Не успеваю понять, как его рука оказывается на тонкой шее. Прекрасные девичьи глаза расширяются, а губы издают хрипловатый полустон.
Она бьётся в его безжалостных руках мелкой птицей, попавшей в губительные сети. Хладнокровно и необдуманно, ледяной мальчик стирает крупицы надежды, забирая последние вздохи.
Глава 31
Крид
Я
Полина Домино
Усмехаюсь вспоминая недавно прочитанный отрывок стиха на страничке знакомой. Сейчас, он словно отражает суть произошедшего.
По раскрытым зонтам тарабанят мелкие капли дождя. За городом ветер завывает сильнее, покачивая макушки деревьев стоящих в нескольких метрах от нас. Он забирается под лёгкие одежды, заставляя дрожать от холода. То ли тело сковывало и изводило в лихорадке совсем иное.
Я смотрю на хмурое небо и серые лица окружающих. Говорят, в черном есть особая магия, но для меня это цвет конца и безнадёжности. А здесь все были в черном.
Небо прекрасно, в отличие от людей. Они даже сейчас умудрились нацепить на себя маски наигранных эмоций: тоска, жалость, сожаление. Они пытаются поддерживать, только возможно ли это? Их души давно мертвы. Погребены за слоями такой же сырой земли, на которой мы стоим.
Ветер раздувается с новой силой заставляя сжиматься и морщится.
Вновь перевожу взгляд к небу, а затем к деревьям, подмечая особый контраст. Они как адское пламя пылают среди окружающей меня бесцветности и тоскливости.
В осени есть особая прелесть, только сегодня всё омрачалось печальными событиями.
— Надо бы Влада проведать, поедешь сегодня со мной? — рядом становится Саша.
— Конечно. Тошно уже смотреть на это шоу. Как он там, кстати?
— Лицо осунулось, в глазах пустота, да что уж там говорить… — пространство пронзают протяжный вопль и всхлипывания. Искренние эмоции наблюдаются лишь у близких, они разрывают душу на части, оставляя в горле тяжёлый ком.
— Терзания съедают его. Кажется он не понимает до конца… Не может смириться.
— Это его осознанный выбор. Он ведь…
— Не могу больше. Идём. Сейчас наша поддержка для него важна.
— Согласен.
Мы медлим. Сидим долгое время в машине не решаясь выйти. На самом деле мы ему не нужны. Ему никто не нужен. Одна лишь она. Яна. В ней он видит своё спасение, свою жизнь. Только…
Он готов сидеть в заточении и поглядывать на небо в клеточку. Гнить. Погибать медленно в муках. Ему не нужна свобода.

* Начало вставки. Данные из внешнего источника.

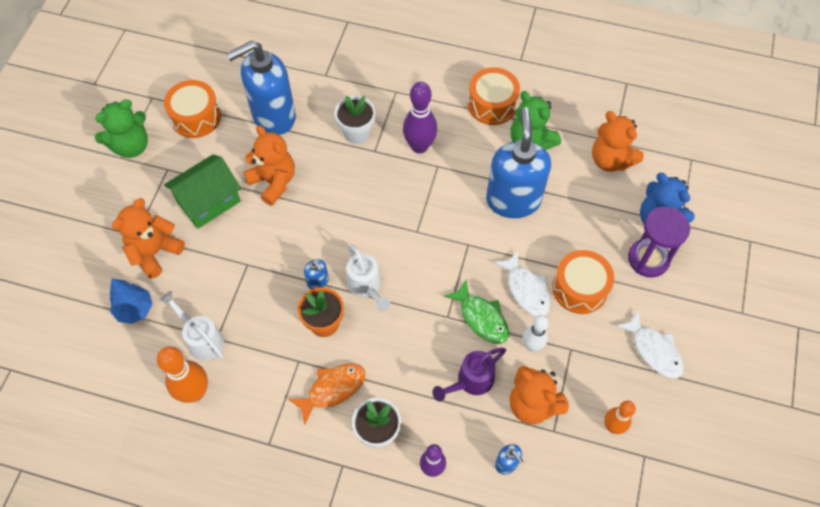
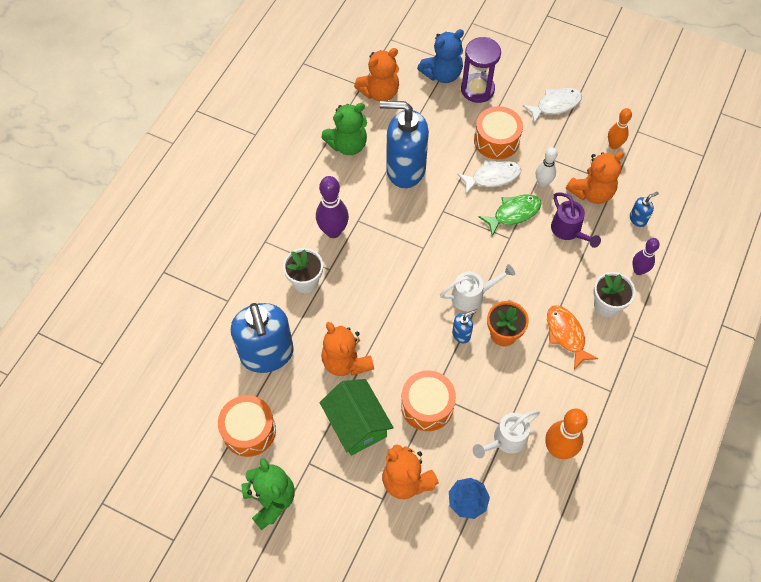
camera: 80 degrees left, 0 degrees up
orange teddy bear [243,126,295,206] -> orange teddy bear turned 90 degrees counterclockwise [321,322,374,376]
orange drum [468,67,520,125] -> orange drum moved to [401,370,456,431]

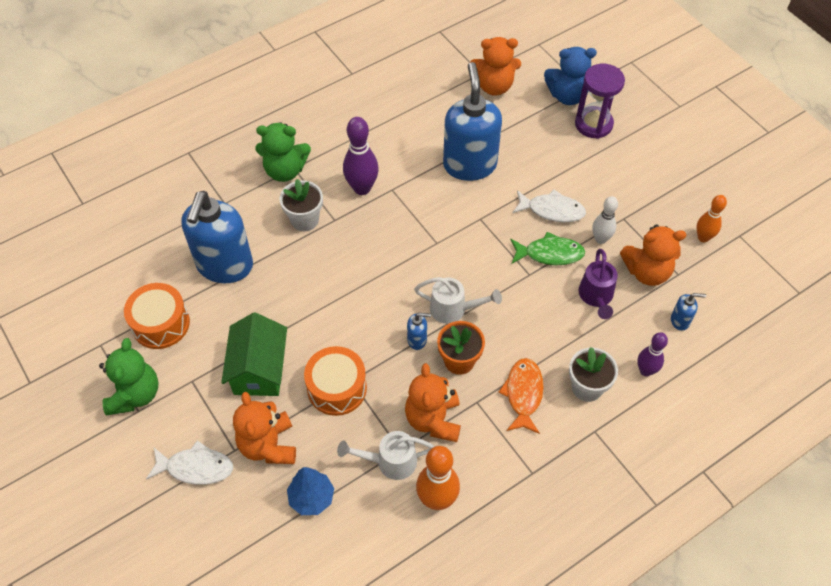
camera: 30 degrees right, 5 degrees down
green teddy bear [321,103,367,155] -> green teddy bear moved to [255,122,311,182]
orange teddy bear [321,322,374,376] -> orange teddy bear moved to [405,363,461,442]
blue soap dispenser [380,101,429,188] -> blue soap dispenser turned 45 degrees clockwise [443,62,502,181]
orange drum [474,106,523,160] -> none
white fish [523,88,582,124] -> white fish moved to [146,440,233,485]

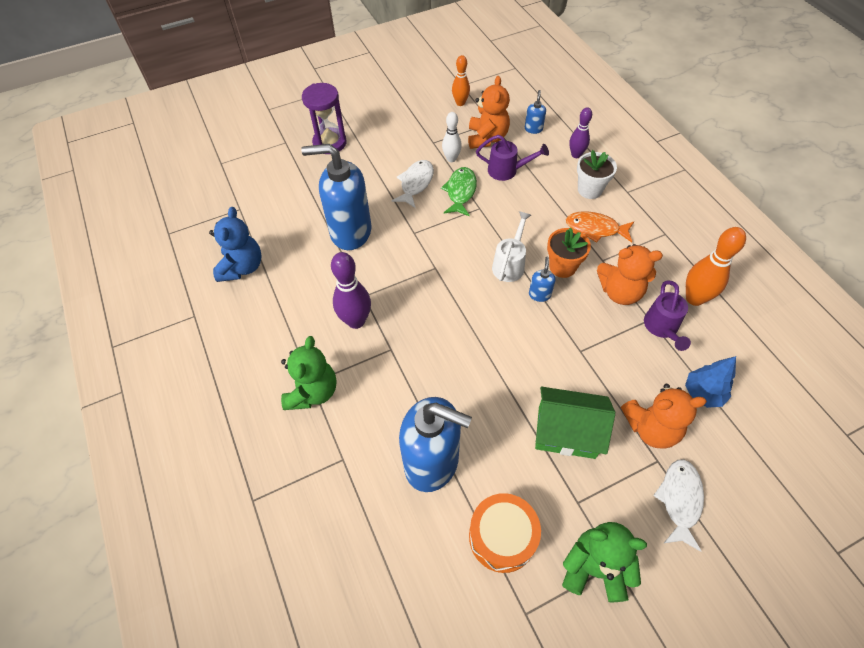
camera: 80 degrees left, 0 degrees up
white flower pot [280,179,323,231] -> none
orange drum [304,346,367,416] -> none
white watering can [337,431,435,480] -> purple watering can [644,280,691,351]
orange teddy bear [470,37,521,96] -> none
blue teddy bear [544,47,597,105] -> blue teddy bear moved to [209,207,262,282]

Птица может летать лишь тогда, когда у неё есть крылья, а у него они подрезаны.
Через какое-то время я с Сашкой направляемся к высоким дверям. Нас сопровождают в полнейшем молчании. От стен здания веет тоской и холодом.
— Как у вас с Кристиной? — тишина давит. Задаю вопрос, пока идём по длинному коридору, в котором тускло горит свет.
— Пока хорошо. Она привыкает ко мне.
Я немного в курсе того, что со Смирновой произошло, откуда фобия на прикосновения. Завидую железной выдержке друга. Ему с Кристиной не просто. Это у нас с Верой развивается всё стремительно, а у него как на минном поле, один не верный шаг и ты труп.